### Your task:
The answer is a single number: the count of lines below in which the word "Willow" appears.

### Raw data:
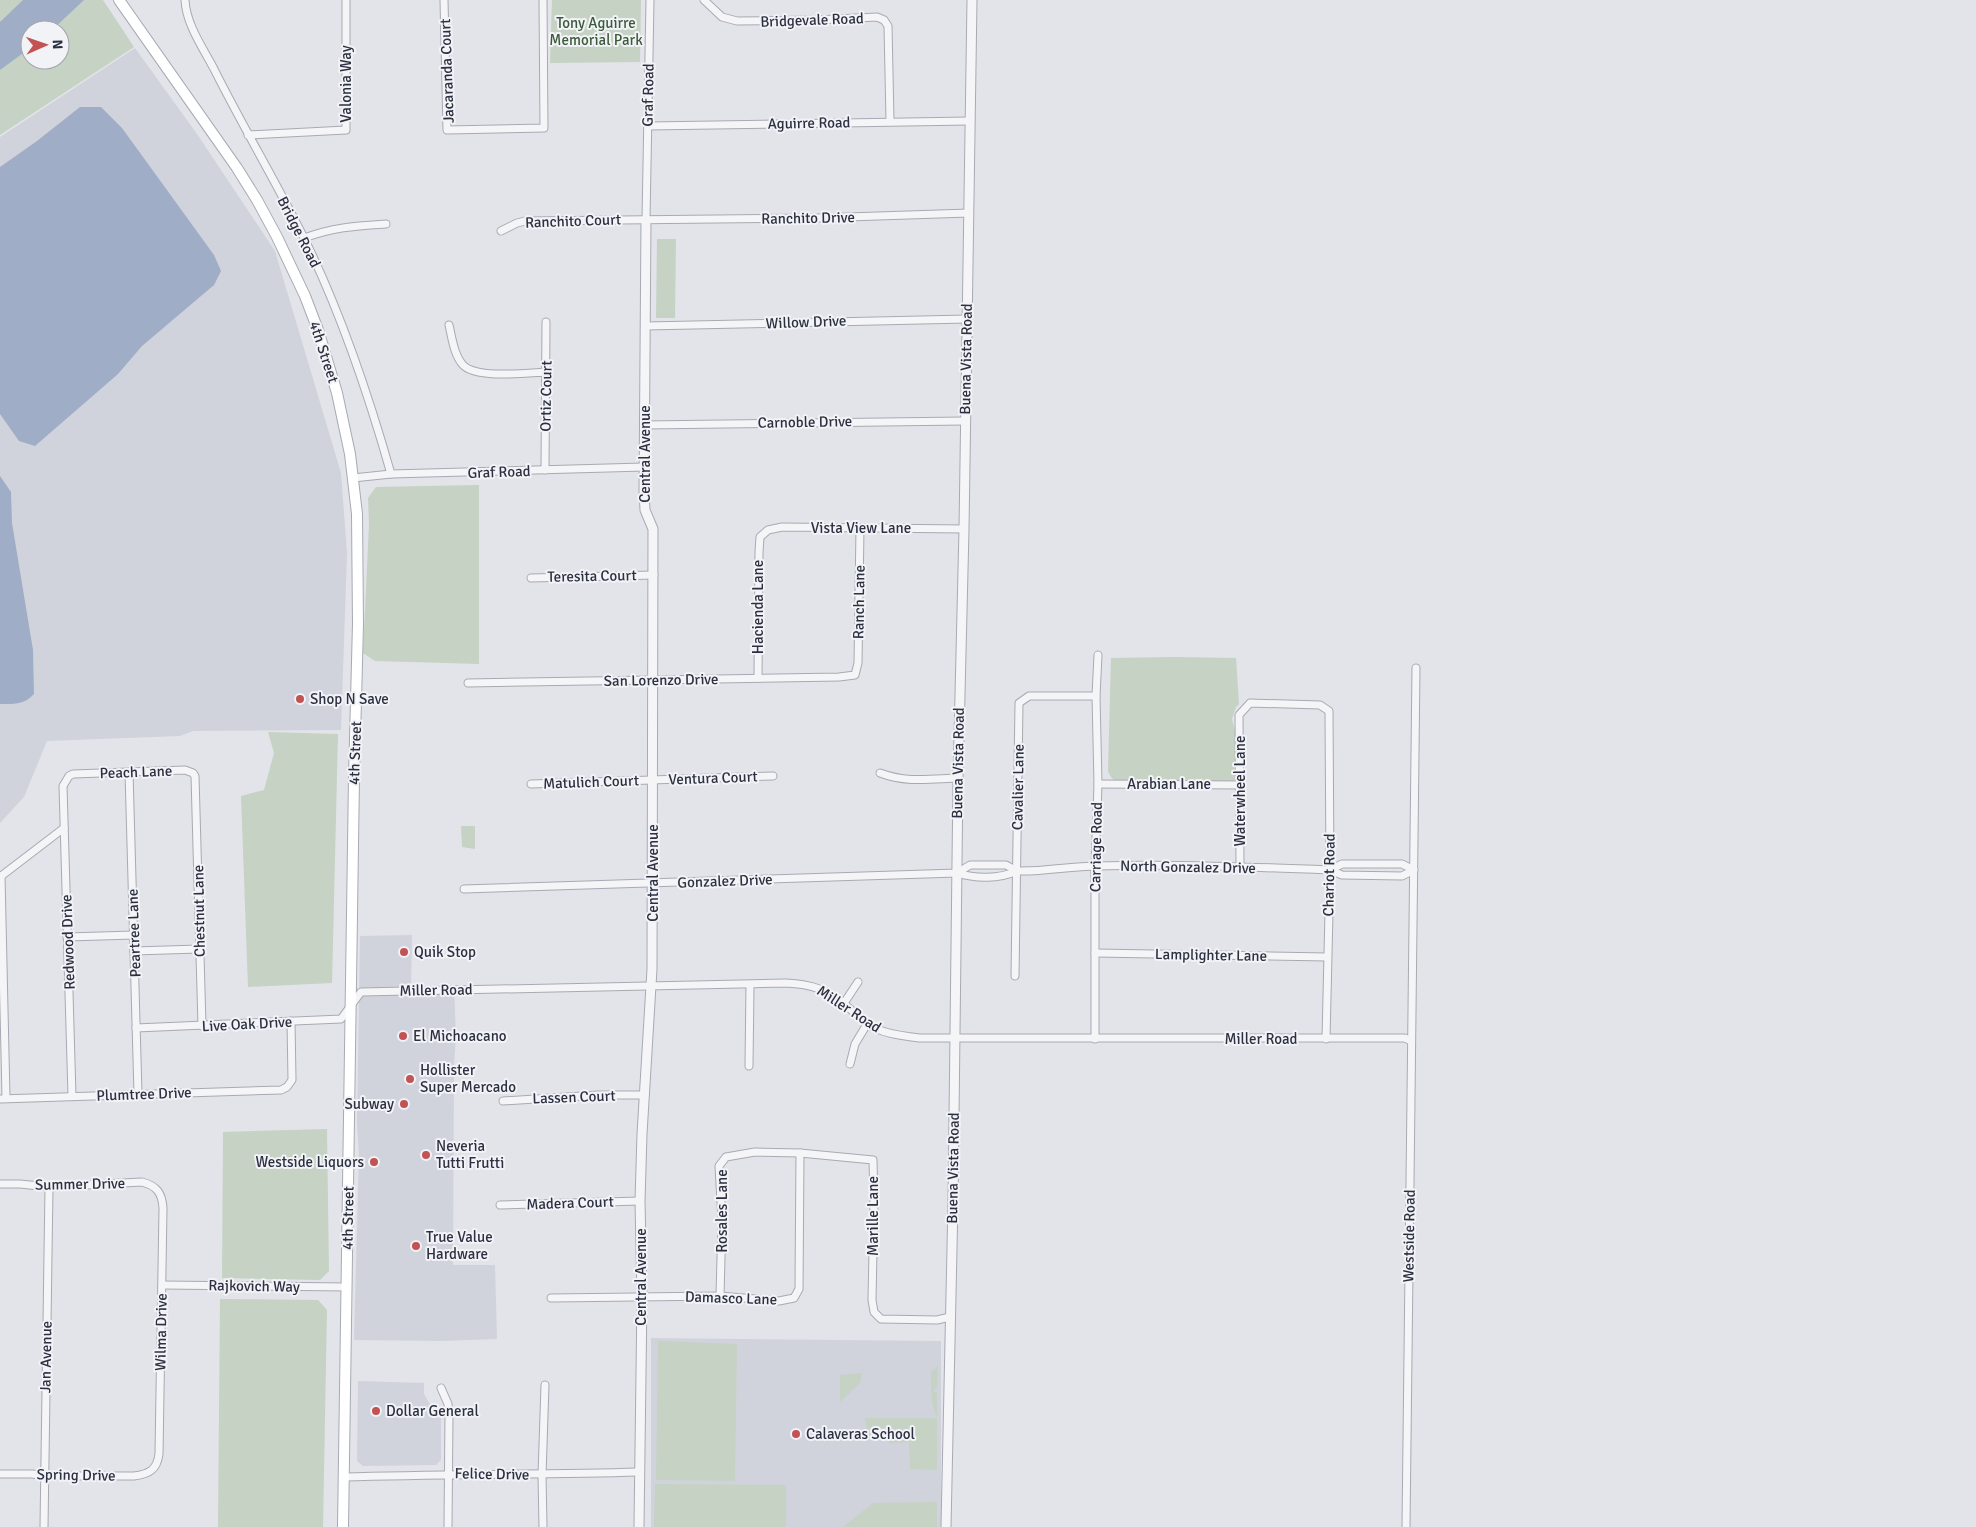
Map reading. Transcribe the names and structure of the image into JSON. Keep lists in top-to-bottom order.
{
  "streets": {
    "main road": ["4th Street"],
    "street": [
      "Bridgevale Road",
      "Jacaranda Court",
      "Valonia Way",
      "Graf Road",
      "Aguirre Road",
      "Ranchito Drive",
      "Ranchito Court",
      "Bridge Road",
      "Willow Drive",
      "Buena Vista Road",
      "Ortiz Court",
      "Carnoble Drive",
      "Central Avenue",
      "Vista View Lane",
      "Teresita Court",
      "Ranch Lane",
      "Hacienda Lane",
      "San Lorenzo Drive",
      "Peach Lane",
      "Ventura Court",
      "Matulich Court",
      "Arabian Lane",
      "Cavalier Lane",
      "Waterwheel Lane",
      "Carriage Road",
      "North Gonzalez Drive",
      "Chariot Road",
      "Gonzalez Drive",
      "Chestnut Lane",
      "Peartree Lane",
      "Redwood Drive",
      "Lamplighter Lane",
      "Miller Road",
      "Live Oak Drive",
      "Plumtree Drive",
      "Lassen Court",
      "Summer Drive",
      "Madera Court",
      "Rosales Lane",
      "Marille Lane",
      "Westside Road",
      "Rajkovich Way",
      "Damasco Lane",
      "Wilma Drive",
      "Jan Avenue",
      "Felice Drive",
      "Spring Drive"
    ]
  },
  "crossings": [
    ["Bridgevale Road", "Aguirre Road"],
    ["Valonia Way", "Bridge Road"],
    ["Graf Road", "Aguirre Road"],
    ["Graf Road", "Ranchito Drive"],
    ["Graf Road", "Ranchito Court"],
    ["Graf Road", "Bridge Road"],
    ["Graf Road", "4th Street"],
    ["Graf Road", "Ortiz Court"],
    ["Graf Road", "Central Avenue"],
    ["Aguirre Road", "Buena Vista Road"],
    ["Ranchito Drive", "Ranchito Court"],
    ["Ranchito Drive", "Buena Vista Road"],
    ["Ranchito Drive", "Central Avenue"],
    ["Ranchito Court", "Central Avenue"],
    ["Willow Drive", "Buena Vista Road"],
    ["Willow Drive", "Central Avenue"],
    ["4th Street", "Miller Road"],
    ["4th Street", "Live Oak Drive"],
    ["4th Street", "Rajkovich Way"],
    ["4th Street", "Felice Drive"],
    ["Buena Vista Road", "Carnoble Drive"],
    ["Buena Vista Road", "Vista View Lane"],
    ["Buena Vista Road", "North Gonzalez Drive"],
    ["Buena Vista Road", "Gonzalez Drive"],
    ["Buena Vista Road", "Miller Road"],
    ["Buena Vista Road", "Marille Lane"],
    ["Carnoble Drive", "Central Avenue"],
    ["Central Avenue", "Teresita Court"],
    ["Central Avenue", "San Lorenzo Drive"],
    ["Central Avenue", "Ventura Court"],
    ["Central Avenue", "Matulich Court"],
    ["Central Avenue", "Gonzalez Drive"],
    ["Central Avenue", "Miller Road"],
    ["Central Avenue", "Lassen Court"],
    ["Central Avenue", "Madera Court"],
    ["Central Avenue", "Damasco Lane"],
    ["Central Avenue", "Felice Drive"],
    ["Vista View Lane", "Ranch Lane"],
    ["Vista View Lane", "Hacienda Lane"],
    ["Ranch Lane", "San Lorenzo Drive"],
    ["Hacienda Lane", "San Lorenzo Drive"],
    ["Peach Lane", "Chestnut Lane"],
    ["Peach Lane", "Peartree Lane"],
    ["Peach Lane", "Redwood Drive"],
    ["Ventura Court", "Matulich Court"],
    ["Arabian Lane", "Waterwheel Lane"],
    ["Arabian Lane", "Carriage Road"],
    ["Cavalier Lane", "Carriage Road"],
    ["Cavalier Lane", "North Gonzalez Drive"],
    ["Waterwheel Lane", "North Gonzalez Drive"],
    ["Waterwheel Lane", "Chariot Road"],
    ["Carriage Road", "North Gonzalez Drive"],
    ["Carriage Road", "Lamplighter Lane"],
    ["Carriage Road", "Miller Road"],
    ["North Gonzalez Drive", "Chariot Road"],
    ["North Gonzalez Drive", "Gonzalez Drive"],
    ["North Gonzalez Drive", "Westside Road"],
    ["Chariot Road", "Lamplighter Lane"],
    ["Chariot Road", "Miller Road"],
    ["Chestnut Lane", "Live Oak Drive"],
    ["Peartree Lane", "Live Oak Drive"],
    ["Peartree Lane", "Plumtree Drive"],
    ["Redwood Drive", "Plumtree Drive"],
    ["Miller Road", "Live Oak Drive"],
    ["Miller Road", "Westside Road"],
    ["Live Oak Drive", "Plumtree Drive"],
    ["Summer Drive", "Wilma Drive"],
    ["Summer Drive", "Jan Avenue"],
    ["Rosales Lane", "Marille Lane"],
    ["Rosales Lane", "Damasco Lane"],
    ["Marille Lane", "Damasco Lane"],
    ["Rajkovich Way", "Wilma Drive"],
    ["Wilma Drive", "Spring Drive"],
    ["Jan Avenue", "Spring Drive"]
  ],
  "parks": ["Tony Aguirre Memorial Park"],
  "places": [
    "Shop N Save",
    "Quik Stop",
    "El Michoacano",
    "Hollister Super Mercado",
    "Subway",
    "Neveria Tutti Frutti",
    "Westside Liquors",
    "True Value Hardware",
    "Dollar General",
    "Calaveras School"
  ],
  "north": "right"
}
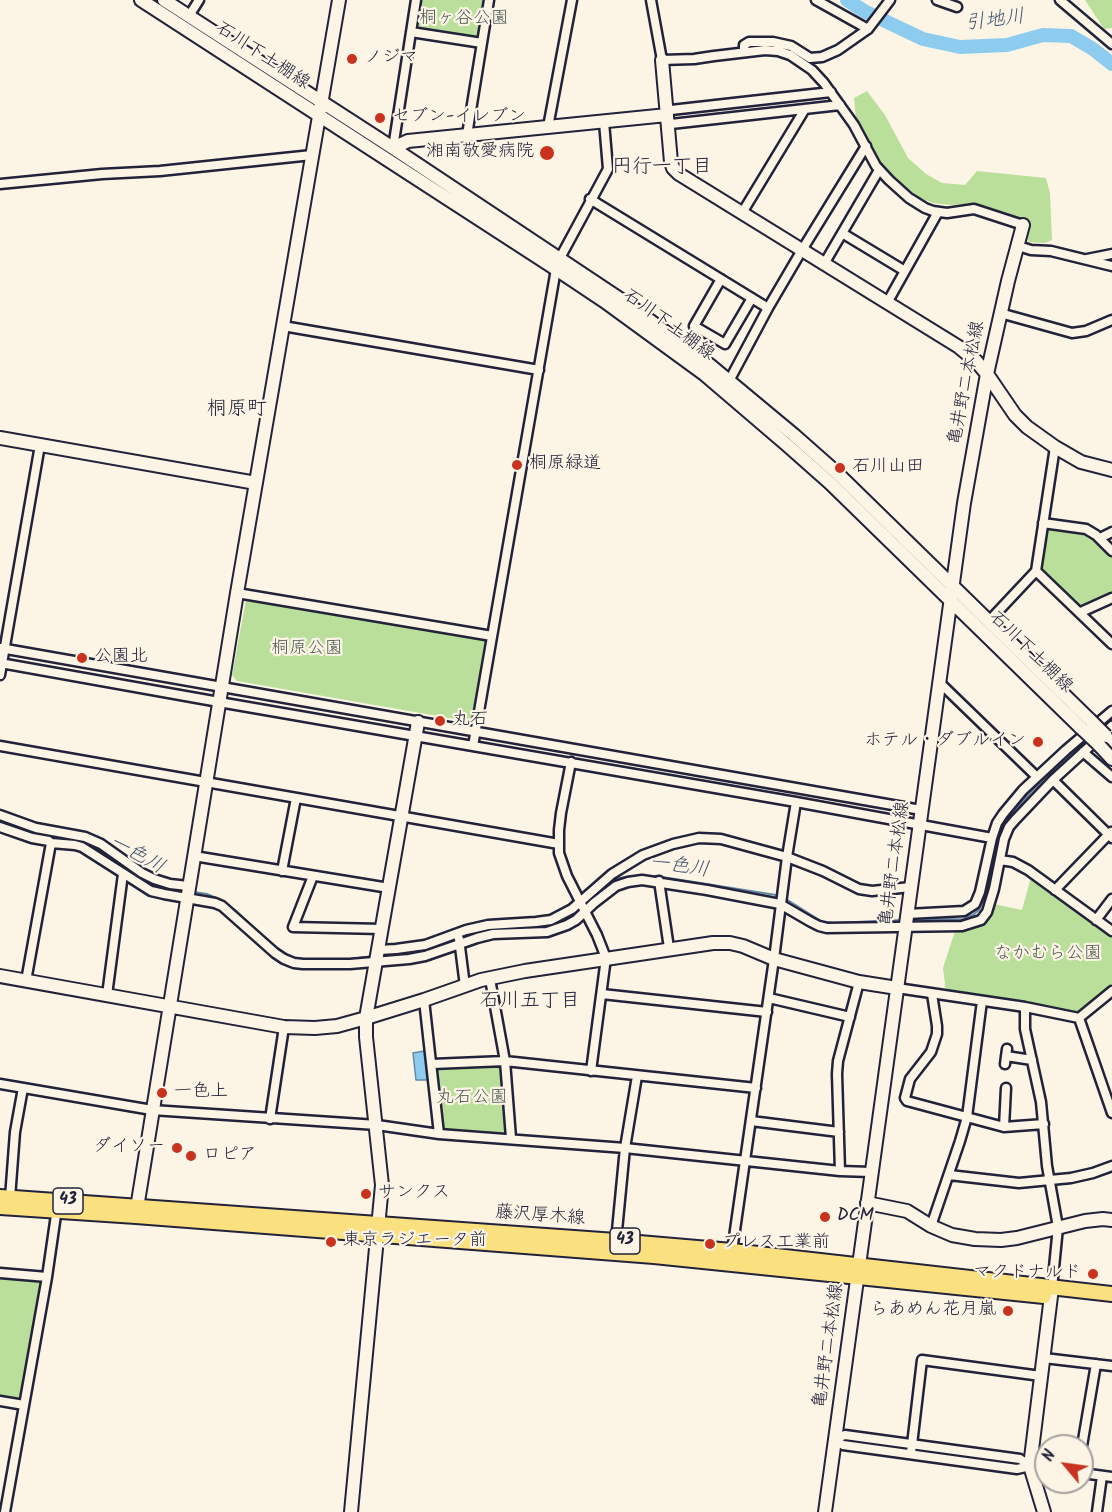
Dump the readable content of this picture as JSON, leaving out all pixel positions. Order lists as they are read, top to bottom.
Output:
{
  "streets": {
    "main road": ["43", "藤沢厚木線"],
    "street": ["石川下土棚線", "亀井野二本松線"]
  },
  "crossings": [
    ["石川下土棚線", "亀井野二本松線"],
    ["亀井野二本松線", "藤沢厚木線"]
  ],
  "districts": ["円行一丁目", "桐原町", "石川五丁目"],
  "water": ["引地川", "一色川"],
  "parks": [
    "桐ヶ谷公園",
    "桐原公園",
    "なかむら公園",
    "丸石公園"
  ],
  "places": [
    "ノジマ",
    "セブン-イレブン",
    "湘南敬愛病院",
    "桐原緑道",
    "石川山田",
    "公園北",
    "丸石",
    "ホテル・ダブルイン",
    "一色上",
    "ダイソー",
    "ロピア",
    "サンクス",
    "DCM",
    "東京ラジエータ前",
    "プレス工業前",
    "マクドナルド",
    "らあめん花月嵐"
  ],
  "north": "top left"
}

### Result of the task:
3